I was contacted by email by somebody from the BBC. I’m not sure how they found me, though. It didn’t really have an impact on my blog. I didn’t see a massive spike in traffic. However, it’s good to be able to tell readers that I have been featured on BBC television!
What He Wishes He Knew When He Started
I wish I had known that blogging isn’t truly a passive income. I thought that I could write posts and then forget about them. But it’s important to go over old content and make sure it’s up to date. It doesn’t take much time, but it’s important to do.
I have over 300 posts. Some of the posts need updating every month or so because of their content. The others, I tend to check once per year; however, if I notice that they’ve dropped in the rankings, I may optimize them sooner.
His Biggest Mistake
My biggest mistake was thinking I understood SEO. I thought that writing a keyword 3 times in a piece of content was enough. How wrong was I? If I had a better grasp of it, I would have probably quit my job 2 years earlier.

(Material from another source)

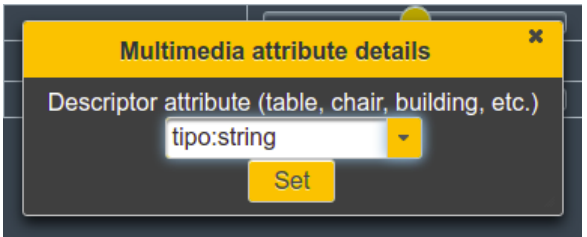
Figure 8. Selection of the attribute that describes the multimedia attribute.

I signed up for the course because, after I was accepted into Mediavine, my page views started to drop. I went from 40,000 views per month to just 8,000 in around five months and I wasn’t sure how to get it back. The course cost me around $500 and I wouldn’t normally spend that much, but it paid for itself within two months.
Pete’s Advice for Other Entrepreneurs
I wish I had some great words of wisdom, but I don’t. All I can suggest is not to give up too early. I’ve seen lots of people quit within a couple of years. If I had done that, I would never have been in this position.